Passage to read -
:::::

And the Butterflies Begin To Sing

I picked up an interesting CD on eBay: Morton Subotnick’s and the butterflies begin to sing for string quartet, bass, MIDI keyboard, and computer. The computer’s part is to listen to the MIDI instruments and processes the notes through an algorithm that controls the mixing and amplification of the other instruments as well as algorithmically performing three sampled instruments. Subotnick’s stuff is always interesting but tends to be hard to find.

Life Slowly Returns to Normal

Saturday the DPRG held Roborama 01.b as planned. There were a few interesting new robots competing as well as a couple of records broken but, overall, I think attendance was down a bit due to the terrorist attacks. The events for walking robots were delayed a few weeks and may evolve into a seperate contest.

On Sunday evening, Susan and I attended the opening performance of the season at the Dallas Symphony. The original program called for Ravel’s Alborada del gracioso, Prokofiev’s Violin Concerto No. 2 in G minor, Op. 63, and Mahler’s Symphony No. 1 in D Major. In recognition of recent events, however, the Ravel work was replaced by Samuel Barber’s Adagio for Strings.

We also spent some time this weekend trying to buy a flag. They’re virtually unobtainable though. Apparently over 500,000 have been sold this week and even places like Walmart have long since sold out of them. Fabric stores seem to be selling out of red, white, and blue ribbon as well.

Last night robots.net got slashdotted for the first time. Mod_virgule held up just fine – in fact, I was pleasantly suprised at how well it performed considering the amount of file I/O being done.

And today it’s back to work churning out more Perl code.

Wildflower Arts & Music Festival 2001

Friday, Susan and I spent the evening at the Wildflower Arts & Music Festival. It was mostly music. And the music was mostly 80’s bands like the Go-Gos, Flock of Seagulls, The Romantics, and a bunch of others. Overall, it wasn’t a bad deal for 10 bucks. The Go-Go’s did a nice cover of I wanna be sedated “for Joey!”.

:::::

Items in a dataset:
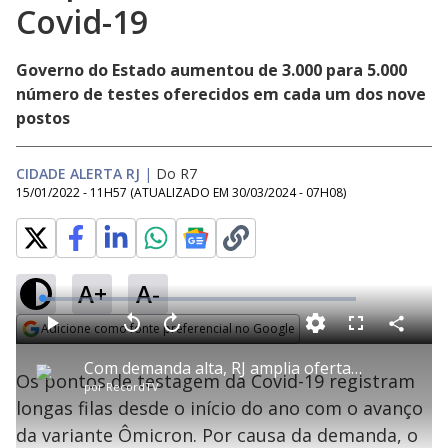
Covid-19
Governo do Estado aumentou de 3.000 para 5.000
número de testes oferecidos em cada um dos nove
postos
CIDADE ALERTA RJ
|
Do R7
15/01/2022 - 11H57
(ATUALIZADO EM
30/03/2024 - 07H08
)
A+
A-
L
o
a
Adicione como fonte preferencial no Google
d
C
P
V
A
P
F
e
o
l
o
v
u
Opens in new window
d
m
a
l
a
l
:
Com demanda alta, RJ amplia oferta de testes de Covid-19
p
y
t
n
l
4
Os pontos de testagem da Covid-19 registram
a
a
ç
s
.
por
RecordTV
r
r
a
c
1
t
1
r
l
r
1
longas filas desde o início do ano com o avanço
i
0
1
e
%
l
s
0
e
h
da variante Ômicron. Por causa da demanda, o
e
s
n
a
g
e
r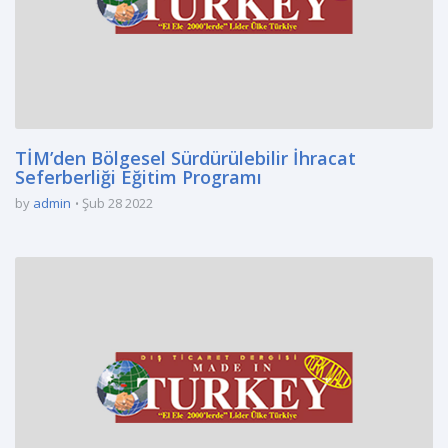
TİM’den Bölgesel Sürdürülebilir İhracat
Seferberliği Eğitim Programı
by
admin
Şub 28 2022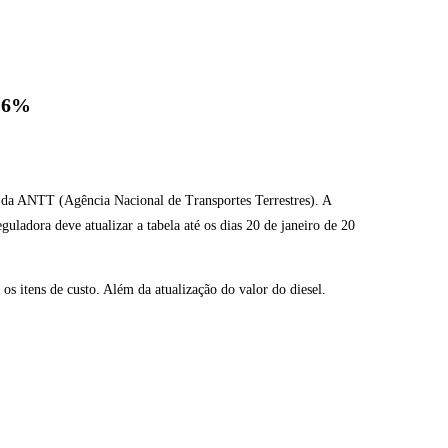
,96%
 da ANTT (Agência Nacional de Transportes Terrestres). A
eguladora deve atualizar a tabela até os dias 20 de janeiro de 20
os itens de custo. Além da atualização do valor do diesel.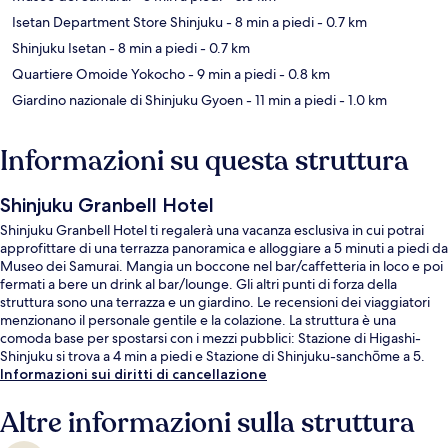
Isetan Department Store Shinjuku
- 8 min a piedi
- 0.7 km
Shinjuku Isetan
- 8 min a piedi
- 0.7 km
Quartiere Omoide Yokocho
- 9 min a piedi
- 0.8 km
Giardino nazionale di Shinjuku Gyoen
- 11 min a piedi
- 1.0 km
Informazioni su questa struttura
Shinjuku Granbell Hotel
Shinjuku Granbell Hotel ti regalerà una vacanza esclusiva in cui potrai
approfittare di una terrazza panoramica e alloggiare a 5 minuti a piedi da
Museo dei Samurai. Mangia un boccone nel bar/caffetteria in loco e poi
fermati a bere un drink al bar/lounge. Gli altri punti di forza della
struttura sono una terrazza e un giardino. Le recensioni dei viaggiatori
menzionano il personale gentile e la colazione. La struttura è una
comoda base per spostarsi con i mezzi pubblici: Stazione di Higashi-
Shinjuku si trova a 4 min a piedi e Stazione di Shinjuku-sanchōme a 5.
Informazioni sui diritti di cancellazione
Altre informazioni sulla struttura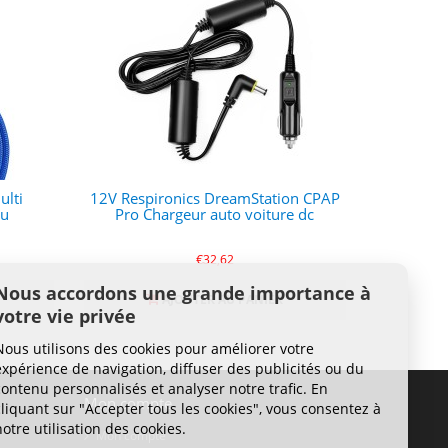
ulti
12V Respironics DreamStation CPAP
eu
Pro Chargeur auto voiture dc
€32,62
Nous accordons une grande importance à
AJOUTER AU PANIER
votre vie privée
Nous utilisons des cookies pour améliorer votre
expérience de navigation, diffuser des publicités ou du
contenu personnalisés et analyser notre trafic. En
Mon compte
cliquant sur "Accepter tous les cookies", vous consentez à
notre utilisation des cookies.
Mon compte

:::::

Your task -
Set down the part of the blog entries between "I picked up" and "hard to find.", inclusive, word for word.

Written response -
I picked up an interesting CD on eBay: Morton Subotnick’s and the butterflies begin to sing for string quartet, bass, MIDI keyboard, and computer. The computer’s part is to listen to the MIDI instruments and processes the notes through an algorithm that controls the mixing and amplification of the other instruments as well as algorithmically performing three sampled instruments. Subotnick’s stuff is always interesting but tends to be hard to find.